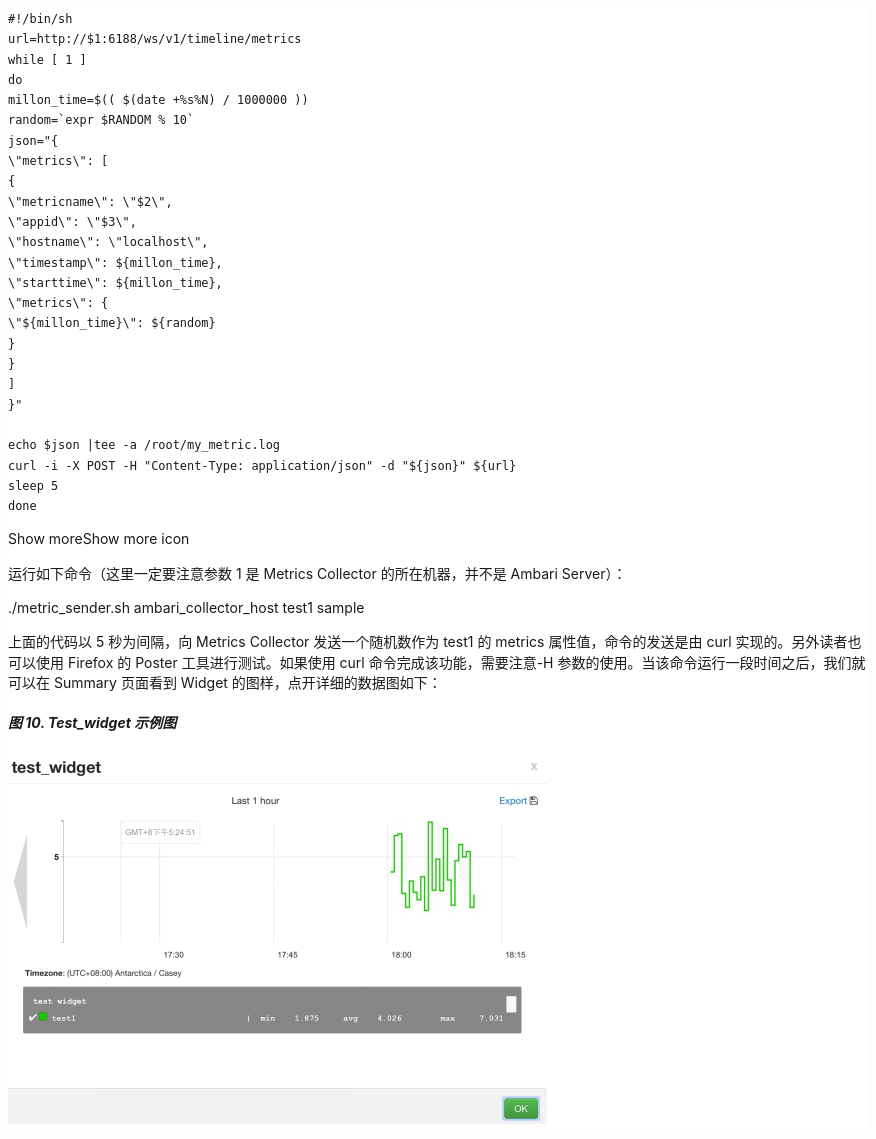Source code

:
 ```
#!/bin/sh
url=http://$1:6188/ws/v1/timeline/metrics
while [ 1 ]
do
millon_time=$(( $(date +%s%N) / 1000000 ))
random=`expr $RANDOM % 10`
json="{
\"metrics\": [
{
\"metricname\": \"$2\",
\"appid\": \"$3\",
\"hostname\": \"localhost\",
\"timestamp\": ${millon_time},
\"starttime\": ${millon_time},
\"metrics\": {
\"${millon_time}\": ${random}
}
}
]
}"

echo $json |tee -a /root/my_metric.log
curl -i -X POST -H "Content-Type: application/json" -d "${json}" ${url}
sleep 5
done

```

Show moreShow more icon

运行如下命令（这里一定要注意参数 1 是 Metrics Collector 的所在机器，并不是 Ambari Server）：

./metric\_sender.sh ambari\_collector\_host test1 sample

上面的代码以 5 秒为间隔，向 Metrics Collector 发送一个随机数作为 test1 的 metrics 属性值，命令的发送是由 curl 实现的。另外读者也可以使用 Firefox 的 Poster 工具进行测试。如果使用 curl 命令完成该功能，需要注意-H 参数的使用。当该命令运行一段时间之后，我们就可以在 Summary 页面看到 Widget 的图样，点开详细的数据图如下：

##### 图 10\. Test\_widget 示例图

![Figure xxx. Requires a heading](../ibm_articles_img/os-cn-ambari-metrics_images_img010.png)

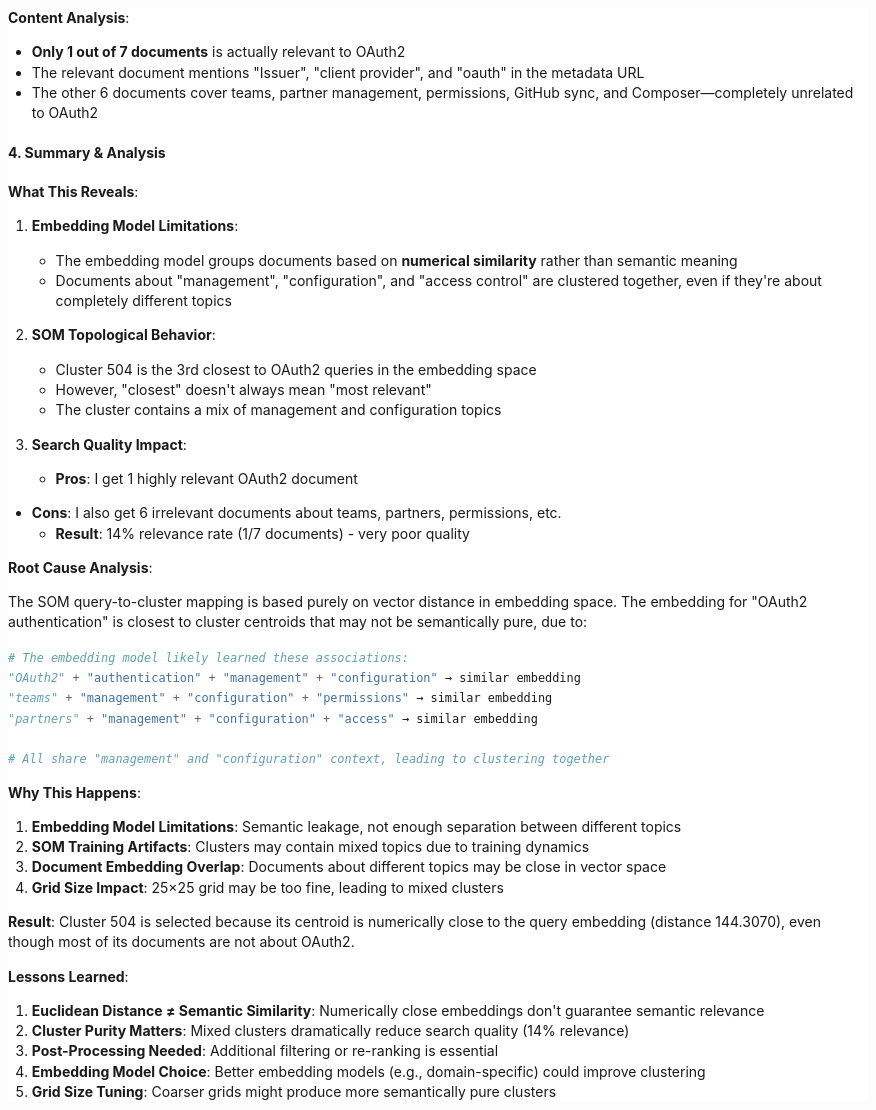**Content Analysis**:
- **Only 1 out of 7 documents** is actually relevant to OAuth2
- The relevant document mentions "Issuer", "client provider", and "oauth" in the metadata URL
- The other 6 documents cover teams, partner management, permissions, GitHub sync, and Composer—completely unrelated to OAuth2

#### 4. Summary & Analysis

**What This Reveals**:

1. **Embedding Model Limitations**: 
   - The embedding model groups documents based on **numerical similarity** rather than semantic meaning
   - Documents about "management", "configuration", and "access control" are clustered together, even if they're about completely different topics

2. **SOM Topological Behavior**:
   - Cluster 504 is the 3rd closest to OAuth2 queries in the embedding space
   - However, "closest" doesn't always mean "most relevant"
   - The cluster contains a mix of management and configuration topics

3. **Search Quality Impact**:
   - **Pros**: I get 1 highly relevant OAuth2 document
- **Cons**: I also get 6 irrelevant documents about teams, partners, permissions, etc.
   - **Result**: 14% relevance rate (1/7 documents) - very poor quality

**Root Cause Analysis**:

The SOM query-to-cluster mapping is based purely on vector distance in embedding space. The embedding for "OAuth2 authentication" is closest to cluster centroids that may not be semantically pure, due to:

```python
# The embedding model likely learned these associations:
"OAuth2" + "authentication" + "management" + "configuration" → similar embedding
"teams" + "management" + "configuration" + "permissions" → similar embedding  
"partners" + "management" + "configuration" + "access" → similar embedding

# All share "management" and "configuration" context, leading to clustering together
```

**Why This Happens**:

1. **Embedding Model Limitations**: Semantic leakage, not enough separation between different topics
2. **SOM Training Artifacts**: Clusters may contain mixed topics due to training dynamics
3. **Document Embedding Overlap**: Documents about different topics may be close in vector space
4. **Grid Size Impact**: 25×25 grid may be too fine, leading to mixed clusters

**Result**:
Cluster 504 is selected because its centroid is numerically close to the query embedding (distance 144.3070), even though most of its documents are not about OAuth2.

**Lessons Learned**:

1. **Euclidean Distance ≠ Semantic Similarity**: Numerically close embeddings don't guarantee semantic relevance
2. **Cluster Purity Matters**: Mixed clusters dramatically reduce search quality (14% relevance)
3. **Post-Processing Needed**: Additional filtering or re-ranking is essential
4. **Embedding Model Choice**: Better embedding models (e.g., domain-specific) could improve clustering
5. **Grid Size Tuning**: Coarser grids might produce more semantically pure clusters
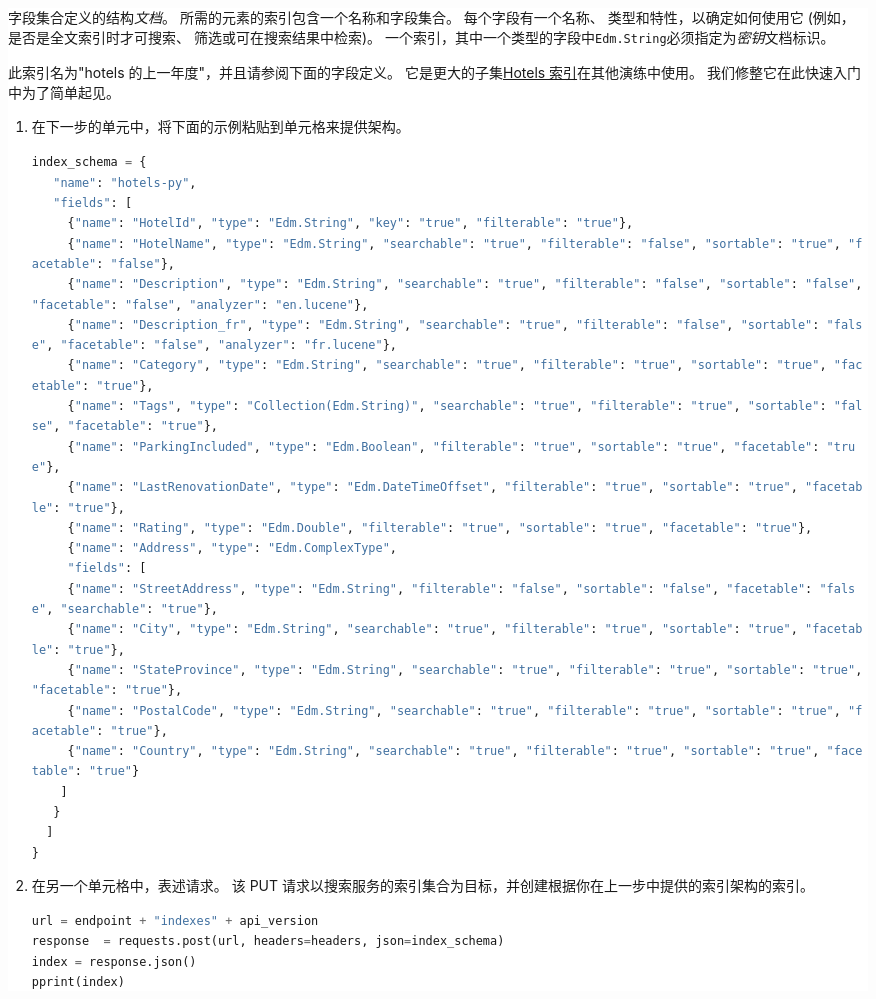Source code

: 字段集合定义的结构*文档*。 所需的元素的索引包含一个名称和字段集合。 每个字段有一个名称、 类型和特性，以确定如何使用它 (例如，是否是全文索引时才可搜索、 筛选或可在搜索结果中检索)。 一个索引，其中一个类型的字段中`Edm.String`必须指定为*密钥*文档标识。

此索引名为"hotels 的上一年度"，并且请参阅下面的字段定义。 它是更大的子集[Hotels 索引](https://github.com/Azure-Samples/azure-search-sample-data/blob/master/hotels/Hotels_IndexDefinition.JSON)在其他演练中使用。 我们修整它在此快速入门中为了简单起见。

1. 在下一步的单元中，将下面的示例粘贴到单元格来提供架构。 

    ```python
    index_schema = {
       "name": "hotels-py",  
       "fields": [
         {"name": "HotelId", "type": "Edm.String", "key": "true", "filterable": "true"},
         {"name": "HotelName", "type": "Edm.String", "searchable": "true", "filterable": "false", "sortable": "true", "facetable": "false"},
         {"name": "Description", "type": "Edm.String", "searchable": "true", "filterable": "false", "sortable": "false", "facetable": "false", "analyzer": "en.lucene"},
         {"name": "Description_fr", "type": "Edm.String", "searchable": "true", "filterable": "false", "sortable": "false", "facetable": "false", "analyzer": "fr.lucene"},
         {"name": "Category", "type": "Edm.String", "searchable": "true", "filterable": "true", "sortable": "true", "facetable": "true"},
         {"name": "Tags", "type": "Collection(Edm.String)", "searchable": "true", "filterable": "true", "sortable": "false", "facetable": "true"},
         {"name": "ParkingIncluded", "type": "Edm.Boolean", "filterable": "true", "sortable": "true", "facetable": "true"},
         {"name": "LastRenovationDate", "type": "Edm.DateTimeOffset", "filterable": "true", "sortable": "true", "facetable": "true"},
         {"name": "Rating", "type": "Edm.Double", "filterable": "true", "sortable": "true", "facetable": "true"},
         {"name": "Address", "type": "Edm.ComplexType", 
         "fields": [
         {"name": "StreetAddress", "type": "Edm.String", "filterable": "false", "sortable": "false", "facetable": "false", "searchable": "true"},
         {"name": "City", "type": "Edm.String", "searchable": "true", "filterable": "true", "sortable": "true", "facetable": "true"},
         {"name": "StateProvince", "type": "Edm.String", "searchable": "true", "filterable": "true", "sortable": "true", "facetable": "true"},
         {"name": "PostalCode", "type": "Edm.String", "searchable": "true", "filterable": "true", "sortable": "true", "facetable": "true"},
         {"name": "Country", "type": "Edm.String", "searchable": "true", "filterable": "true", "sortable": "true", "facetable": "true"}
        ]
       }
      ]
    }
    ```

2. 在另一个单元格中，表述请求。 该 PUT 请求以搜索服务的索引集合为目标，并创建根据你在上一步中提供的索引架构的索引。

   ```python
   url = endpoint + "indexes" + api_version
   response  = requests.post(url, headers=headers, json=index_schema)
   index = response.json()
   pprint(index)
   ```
== == ==
What you are asked to do >>
Pictures aside, reproduce the listing above exactly.

Completed task >>
Source code

:
 ```
#!/bin/sh
url=http://$1:6188/ws/v1/timeline/metrics
while [ 1 ]
do
millon_time=$(( $(date +%s%N) / 1000000 ))
random=`expr $RANDOM % 10`
json="{
\"metrics\": [
{
\"metricname\": \"$2\",
\"appid\": \"$3\",
\"hostname\": \"localhost\",
\"timestamp\": ${millon_time},
\"starttime\": ${millon_time},
\"metrics\": {
\"${millon_time}\": ${random}
}
}
]
}"

echo $json |tee -a /root/my_metric.log
curl -i -X POST -H "Content-Type: application/json" -d "${json}" ${url}
sleep 5
done

```

Show moreShow more icon

运行如下命令（这里一定要注意参数 1 是 Metrics Collector 的所在机器，并不是 Ambari Server）：

./metric\_sender.sh ambari\_collector\_host test1 sample

上面的代码以 5 秒为间隔，向 Metrics Collector 发送一个随机数作为 test1 的 metrics 属性值，命令的发送是由 curl 实现的。另外读者也可以使用 Firefox 的 Poster 工具进行测试。如果使用 curl 命令完成该功能，需要注意-H 参数的使用。当该命令运行一段时间之后，我们就可以在 Summary 页面看到 Widget 的图样，点开详细的数据图如下：

##### 图 10\. Test\_widget 示例图

![Figure xxx. Requires a heading](../ibm_articles_img/os-cn-ambari-metrics_images_img010.png)

**Content Analysis**:
- **Only 1 out of 7 documents** is actually relevant to OAuth2
- The relevant document mentions "Issuer", "client provider", and "oauth" in the metadata URL
- The other 6 documents cover teams, partner management, permissions, GitHub sync, and Composer—completely unrelated to OAuth2

#### 4. Summary & Analysis

**What This Reveals**:

1. **Embedding Model Limitations**: 
   - The embedding model groups documents based on **numerical similarity** rather than semantic meaning
   - Documents about "management", "configuration", and "access control" are clustered together, even if they're about completely different topics

2. **SOM Topological Behavior**:
   - Cluster 504 is the 3rd closest to OAuth2 queries in the embedding space
   - However, "closest" doesn't always mean "most relevant"
   - The cluster contains a mix of management and configuration topics

3. **Search Quality Impact**:
   - **Pros**: I get 1 highly relevant OAuth2 document
- **Cons**: I also get 6 irrelevant documents about teams, partners, permissions, etc.
   - **Result**: 14% relevance rate (1/7 documents) - very poor quality

**Root Cause Analysis**:

The SOM query-to-cluster mapping is based purely on vector distance in embedding space. The embedding for "OAuth2 authentication" is closest to cluster centroids that may not be semantically pure, due to:

```python
# The embedding model likely learned these associations:
"OAuth2" + "authentication" + "management" + "configuration" → similar embedding
"teams" + "management" + "configuration" + "permissions" → similar embedding  
"partners" + "management" + "configuration" + "access" → similar embedding

# All share "management" and "configuration" context, leading to clustering together
```

**Why This Happens**:

1. **Embedding Model Limitations**: Semantic leakage, not enough separation between different topics
2. **SOM Training Artifacts**: Clusters may contain mixed topics due to training dynamics
3. **Document Embedding Overlap**: Documents about different topics may be close in vector space
4. **Grid Size Impact**: 25×25 grid may be too fine, leading to mixed clusters

**Result**:
Cluster 504 is selected because its centroid is numerically close to the query embedding (distance 144.3070), even though most of its documents are not about OAuth2.

**Lessons Learned**:

1. **Euclidean Distance ≠ Semantic Similarity**: Numerically close embeddings don't guarantee semantic relevance
2. **Cluster Purity Matters**: Mixed clusters dramatically reduce search quality (14% relevance)
3. **Post-Processing Needed**: Additional filtering or re-ranking is essential
4. **Embedding Model Choice**: Better embedding models (e.g., domain-specific) could improve clustering
5. **Grid Size Tuning**: Coarser grids might produce more semantically pure clusters
Source code

: 字段集合定义的结构*文档*。 所需的元素的索引包含一个名称和字段集合。 每个字段有一个名称、 类型和特性，以确定如何使用它 (例如，是否是全文索引时才可搜索、 筛选或可在搜索结果中检索)。 一个索引，其中一个类型的字段中`Edm.String`必须指定为*密钥*文档标识。

此索引名为"hotels 的上一年度"，并且请参阅下面的字段定义。 它是更大的子集[Hotels 索引](https://github.com/Azure-Samples/azure-search-sample-data/blob/master/hotels/Hotels_IndexDefinition.JSON)在其他演练中使用。 我们修整它在此快速入门中为了简单起见。

1. 在下一步的单元中，将下面的示例粘贴到单元格来提供架构。 

    ```python
    index_schema = {
       "name": "hotels-py",  
       "fields": [
         {"name": "HotelId", "type": "Edm.String", "key": "true", "filterable": "true"},
         {"name": "HotelName", "type": "Edm.String", "searchable": "true", "filterable": "false", "sortable": "true", "facetable": "false"},
         {"name": "Description", "type": "Edm.String", "searchable": "true", "filterable": "false", "sortable": "false", "facetable": "false", "analyzer": "en.lucene"},
         {"name": "Description_fr", "type": "Edm.String", "searchable": "true", "filterable": "false", "sortable": "false", "facetable": "false", "analyzer": "fr.lucene"},
         {"name": "Category", "type": "Edm.String", "searchable": "true", "filterable": "true", "sortable": "true", "facetable": "true"},
         {"name": "Tags", "type": "Collection(Edm.String)", "searchable": "true", "filterable": "true", "sortable": "false", "facetable": "true"},
         {"name": "ParkingIncluded", "type": "Edm.Boolean", "filterable": "true", "sortable": "true", "facetable": "true"},
         {"name": "LastRenovationDate", "type": "Edm.DateTimeOffset", "filterable": "true", "sortable": "true", "facetable": "true"},
         {"name": "Rating", "type": "Edm.Double", "filterable": "true", "sortable": "true", "facetable": "true"},
         {"name": "Address", "type": "Edm.ComplexType", 
         "fields": [
         {"name": "StreetAddress", "type": "Edm.String", "filterable": "false", "sortable": "false", "facetable": "false", "searchable": "true"},
         {"name": "City", "type": "Edm.String", "searchable": "true", "filterable": "true", "sortable": "true", "facetable": "true"},
         {"name": "StateProvince", "type": "Edm.String", "searchable": "true", "filterable": "true", "sortable": "true", "facetable": "true"},
         {"name": "PostalCode", "type": "Edm.String", "searchable": "true", "filterable": "true", "sortable": "true", "facetable": "true"},
         {"name": "Country", "type": "Edm.String", "searchable": "true", "filterable": "true", "sortable": "true", "facetable": "true"}
        ]
       }
      ]
    }
    ```

2. 在另一个单元格中，表述请求。 该 PUT 请求以搜索服务的索引集合为目标，并创建根据你在上一步中提供的索引架构的索引。

   ```python
   url = endpoint + "indexes" + api_version
   response  = requests.post(url, headers=headers, json=index_schema)
   index = response.json()
   pprint(index)
   ```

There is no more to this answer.